[Task statement] Below are the records. Retype exactly the lines between the lines holding "thumb tip: (395, 380)" and "middle dip: (930, 600)", inclusive.

[Source data]
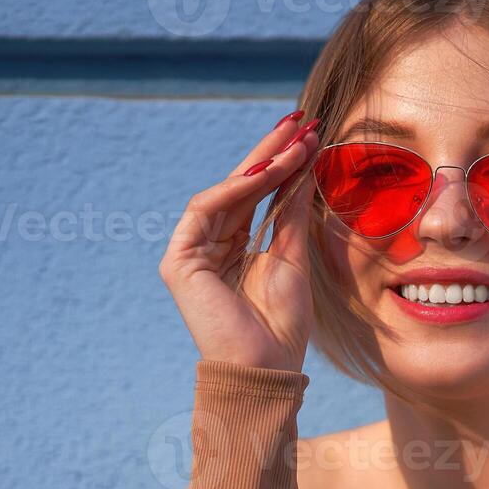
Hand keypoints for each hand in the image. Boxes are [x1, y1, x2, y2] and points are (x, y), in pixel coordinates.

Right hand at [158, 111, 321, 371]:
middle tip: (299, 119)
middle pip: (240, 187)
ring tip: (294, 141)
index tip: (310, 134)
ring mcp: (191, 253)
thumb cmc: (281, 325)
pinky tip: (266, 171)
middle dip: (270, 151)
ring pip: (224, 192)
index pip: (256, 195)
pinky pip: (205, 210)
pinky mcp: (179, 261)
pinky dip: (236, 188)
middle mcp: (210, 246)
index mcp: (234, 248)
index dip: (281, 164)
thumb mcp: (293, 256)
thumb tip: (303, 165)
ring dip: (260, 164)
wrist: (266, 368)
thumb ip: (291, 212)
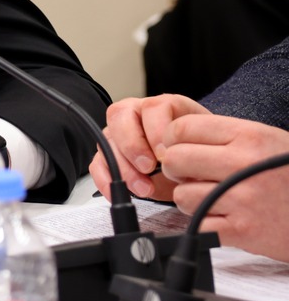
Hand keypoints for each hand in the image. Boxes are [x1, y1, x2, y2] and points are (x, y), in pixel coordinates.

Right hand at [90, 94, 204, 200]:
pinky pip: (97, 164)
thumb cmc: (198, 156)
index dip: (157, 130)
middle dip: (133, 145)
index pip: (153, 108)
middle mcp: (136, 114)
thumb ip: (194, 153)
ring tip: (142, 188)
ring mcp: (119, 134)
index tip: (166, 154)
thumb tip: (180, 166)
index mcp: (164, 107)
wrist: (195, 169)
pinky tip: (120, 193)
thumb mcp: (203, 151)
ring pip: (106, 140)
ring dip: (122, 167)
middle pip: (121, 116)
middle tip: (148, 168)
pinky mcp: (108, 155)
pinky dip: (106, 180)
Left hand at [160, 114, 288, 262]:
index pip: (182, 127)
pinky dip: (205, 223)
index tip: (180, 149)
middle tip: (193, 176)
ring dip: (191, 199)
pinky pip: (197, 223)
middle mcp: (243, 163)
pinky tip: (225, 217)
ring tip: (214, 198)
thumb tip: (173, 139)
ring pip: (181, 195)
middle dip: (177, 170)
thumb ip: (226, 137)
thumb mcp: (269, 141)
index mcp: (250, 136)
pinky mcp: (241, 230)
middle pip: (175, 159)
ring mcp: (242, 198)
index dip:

--

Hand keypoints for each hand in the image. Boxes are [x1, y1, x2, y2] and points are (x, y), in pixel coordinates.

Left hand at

* * *

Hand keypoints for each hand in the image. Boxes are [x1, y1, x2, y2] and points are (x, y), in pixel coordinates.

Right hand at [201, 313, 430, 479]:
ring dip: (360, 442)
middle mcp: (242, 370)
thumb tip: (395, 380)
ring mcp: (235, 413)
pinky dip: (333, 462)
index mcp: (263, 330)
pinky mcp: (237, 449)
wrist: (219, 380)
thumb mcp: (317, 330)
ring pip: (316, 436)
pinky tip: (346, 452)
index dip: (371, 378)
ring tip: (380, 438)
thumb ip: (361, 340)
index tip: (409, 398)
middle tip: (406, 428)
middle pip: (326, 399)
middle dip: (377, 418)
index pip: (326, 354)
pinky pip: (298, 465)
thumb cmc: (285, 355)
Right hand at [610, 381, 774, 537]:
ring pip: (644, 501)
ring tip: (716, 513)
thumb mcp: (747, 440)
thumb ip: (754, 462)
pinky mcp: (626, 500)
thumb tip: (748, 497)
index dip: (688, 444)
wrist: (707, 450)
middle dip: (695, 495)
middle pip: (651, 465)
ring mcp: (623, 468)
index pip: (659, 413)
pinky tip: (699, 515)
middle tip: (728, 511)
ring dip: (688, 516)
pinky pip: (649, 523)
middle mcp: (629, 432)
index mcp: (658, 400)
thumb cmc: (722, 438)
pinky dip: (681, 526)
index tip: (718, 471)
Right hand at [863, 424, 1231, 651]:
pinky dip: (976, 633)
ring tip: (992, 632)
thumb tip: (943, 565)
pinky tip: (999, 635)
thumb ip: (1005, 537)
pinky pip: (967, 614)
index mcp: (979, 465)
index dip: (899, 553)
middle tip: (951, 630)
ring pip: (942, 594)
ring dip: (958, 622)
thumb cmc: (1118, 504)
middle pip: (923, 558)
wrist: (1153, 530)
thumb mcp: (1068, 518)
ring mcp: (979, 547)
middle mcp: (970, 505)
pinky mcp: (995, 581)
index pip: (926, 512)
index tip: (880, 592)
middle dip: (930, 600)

[Written solution]
thumb tip: (395, 380)
ring mcp: (235, 413)
pinky dip: (333, 462)
index mcp: (263, 330)
pinky mcp: (237, 449)
wrist: (219, 380)
thumb mcp: (317, 330)
ring pip: (316, 436)
pinky tip: (346, 452)
index dip: (371, 378)
ring tip: (380, 438)
thumb ip: (361, 340)
index tip: (409, 398)
middle tip: (406, 428)
middle pip: (326, 399)
middle dip: (377, 418)
index pip: (326, 354)
pinky pip: (298, 465)
thumb cmc: (285, 355)
Right hand at [610, 381, 774, 537]:
ring pip: (644, 501)
ring tip: (716, 513)
thumb mcp: (747, 440)
thumb ip: (754, 462)
pinky mcp: (626, 500)
thumb tip: (748, 497)
index dip: (688, 444)
wrist: (707, 450)
middle dip: (695, 495)
middle pip: (651, 465)
ring mcp: (623, 468)
index pip: (659, 413)
pinky tip: (699, 515)
middle tip: (728, 511)
ring dip: (688, 516)
pinky pip: (649, 523)
middle mcp: (629, 432)
index mcp: (658, 400)
thumb cmc: (722, 438)
pinky dip: (681, 526)
index tip: (718, 471)
Right hand at [863, 424, 1231, 651]:
pinky dip: (976, 633)
ring tip: (992, 632)
thumb tip: (943, 565)
pinky tip: (999, 635)
thumb ip: (1005, 537)
pinky pip: (967, 614)
index mcp: (979, 465)
index dip: (899, 553)
middle tip: (951, 630)
ring pip: (942, 594)
ring dip: (958, 622)
thumb cmc: (1118, 504)
middle pip: (923, 558)
wrist: (1153, 530)
thumb mcp: (1068, 518)
ring mcp: (979, 547)
middle mcp: (970, 505)
pinky mcp: (995, 581)
index pip: (926, 512)
index tip: (880, 592)
middle dip: (930, 600)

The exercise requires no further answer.